The truth is, however, I'm not in a position to test Hardware Independent Restore, because I don't have enough hardware. My secondary laptop has too small a drive to fit the image of my main laptop, and I'm not about to overwrite the main laptop's drive just for the sake of testing a product. (Sallie, you have no confidence.) And though I am pretty geeky in my way, I don't keep a spare test system. So I will either have to take StorageCraft (and PC Magazine) at their word about Hardware Independent Restore, or wait until the Ur-Guru can check it out on his multiple VMs.

So what about ShadowProtect's other features? Once installed, the program presents you with a series of wizards and a fairly intuitive user interface. (At least, it seems to work and look a lot like other backup programs, and by comparison with Ghost 8, a preschooler could use it.)

One particularly cool thing about ShadowProtect is that it lets you include multiple drives in a single image. I have two internal hard drives on my main laptop, and other drive-imaging programs I've worked with can only back up one drive at a time.

For some reason, the first time I tried the Backup Wizard, it only showed me local drives as possible destinations for the backup. When I tried editing the backup job, I could find my network drive, but not connect to it. But I tried creating a new backup job just now and was able to connect to the network drive with no problem.

It was not quite as easy to make a successful backup as PC Mag's review made out, though the first error was my own fault: since I couldn't get to the network drive, I chose one of my external drives as the destination for the image, and it turned out I picked the one without any room left! (I need to go back through that drive and see what's sucking up all the space in it, besides my Safety Drill backups.)

And the error message I came back to (I had set the program to run while I ate lunch) said “failed for unknown reason,” so I had to figure out what had gone wrong myself. (The User Guide says that the log files will give the exact reason, but I'm not sure anyone non-technical would even realize there was a log file, much less check it. I'm a geek manquee and I didn't think to.)

So I started again with a new backup destination and headed off to my appointment. I got back several hours later to find the computer hibernating and another “backup failed” message. Puzzled, I tried again.

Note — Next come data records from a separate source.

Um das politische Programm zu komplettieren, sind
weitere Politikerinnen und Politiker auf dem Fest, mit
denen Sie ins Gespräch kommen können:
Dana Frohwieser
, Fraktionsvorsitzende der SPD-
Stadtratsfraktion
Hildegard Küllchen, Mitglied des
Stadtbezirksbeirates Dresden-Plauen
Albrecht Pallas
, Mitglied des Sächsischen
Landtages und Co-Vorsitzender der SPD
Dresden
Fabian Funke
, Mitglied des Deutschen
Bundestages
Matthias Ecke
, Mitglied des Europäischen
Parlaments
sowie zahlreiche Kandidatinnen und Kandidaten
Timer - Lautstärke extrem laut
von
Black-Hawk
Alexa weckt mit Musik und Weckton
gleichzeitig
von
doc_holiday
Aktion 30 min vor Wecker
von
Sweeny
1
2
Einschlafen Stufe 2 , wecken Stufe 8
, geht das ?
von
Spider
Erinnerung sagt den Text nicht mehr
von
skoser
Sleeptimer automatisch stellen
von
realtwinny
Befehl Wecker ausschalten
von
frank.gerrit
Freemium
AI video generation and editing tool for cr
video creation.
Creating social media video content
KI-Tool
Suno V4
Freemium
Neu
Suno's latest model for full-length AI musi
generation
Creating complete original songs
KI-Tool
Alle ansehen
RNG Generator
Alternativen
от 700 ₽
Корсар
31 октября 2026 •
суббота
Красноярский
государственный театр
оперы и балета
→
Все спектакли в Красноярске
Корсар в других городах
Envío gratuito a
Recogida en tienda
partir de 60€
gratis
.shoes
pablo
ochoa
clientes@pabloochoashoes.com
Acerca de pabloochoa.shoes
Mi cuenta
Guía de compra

This time I noticed that the estimated time to completion was almost two days. That baffled me—especially given what the PC Mag reviewer said about fast backups. No wonder the backup failed, if the computer shut itself off for inactivity before it could finish! I canceled the backup and took a look at the advanced options to see what I might have missed.

The problem turns out to be something called “I/O throttling.” Neither the help file nor the user guide explains this terminology, but if I understand Wikipedia's article on bandwidth throttling correctly, it means restricting the amount of data that can go out at any one time, in order to prevent “traffic jams.” (I/O, by the way, stands for Input/Output.)

In ShadowProtect, not only is I/O throttling turned on by default, but it's set to 100%. As far as I can tell, what that means is that 100% of resources are devoted to moving any data besides what you're trying to back up. Small surprise, then, if it was going to take more than a day to back up my C drive.

I set the throttle to 50% and got a much more reasonable backup time: 1 hour, 30 minutes, and 9 seconds at an average of 8.86 MB/second. And this time, the backup actually completed, and I could browse through it. Everything looked fine to me, but an attempt to verify the image failed—perhaps because verification is set to 100% throttle. (And I couldn't find a control to turn it off, the way you can when making the image.)

On the basis of this very cursory examination (the program does a number of things I haven't checked out), I would recommend ShadowProtect Desktop 3.1. But watch out for that throttle!